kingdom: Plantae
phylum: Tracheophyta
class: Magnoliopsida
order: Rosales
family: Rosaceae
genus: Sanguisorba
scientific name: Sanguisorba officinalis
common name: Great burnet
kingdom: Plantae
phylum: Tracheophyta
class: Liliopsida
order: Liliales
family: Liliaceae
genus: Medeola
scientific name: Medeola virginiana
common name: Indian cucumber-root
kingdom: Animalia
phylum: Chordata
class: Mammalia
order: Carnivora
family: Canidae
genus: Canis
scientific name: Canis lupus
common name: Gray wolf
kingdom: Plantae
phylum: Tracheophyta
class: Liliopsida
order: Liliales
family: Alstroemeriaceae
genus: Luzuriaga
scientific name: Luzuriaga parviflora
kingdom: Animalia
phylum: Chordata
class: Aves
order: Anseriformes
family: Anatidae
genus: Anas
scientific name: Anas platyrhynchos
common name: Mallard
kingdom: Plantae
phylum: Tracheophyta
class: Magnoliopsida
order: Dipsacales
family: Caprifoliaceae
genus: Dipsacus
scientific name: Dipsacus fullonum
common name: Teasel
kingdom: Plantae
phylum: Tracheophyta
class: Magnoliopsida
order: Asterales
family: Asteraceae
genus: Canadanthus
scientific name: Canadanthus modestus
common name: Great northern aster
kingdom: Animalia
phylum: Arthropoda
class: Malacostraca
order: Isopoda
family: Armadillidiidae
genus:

▬▬▬

Reproduce verbatim every line of the rows above, from the line containing "family: Anatidae" down to the last line of the rows, with both of those lines included.

family: Anatidae
genus: Anas
scientific name: Anas platyrhynchos
common name: Mallard
kingdom: Plantae
phylum: Tracheophyta
class: Magnoliopsida
order: Dipsacales
family: Caprifoliaceae
genus: Dipsacus
scientific name: Dipsacus fullonum
common name: Teasel
kingdom: Plantae
phylum: Tracheophyta
class: Magnoliopsida
order: Asterales
family: Asteraceae
genus: Canadanthus
scientific name: Canadanthus modestus
common name: Great northern aster
kingdom: Animalia
phylum: Arthropoda
class: Malacostraca
order: Isopoda
family: Armadillidiidae
genus:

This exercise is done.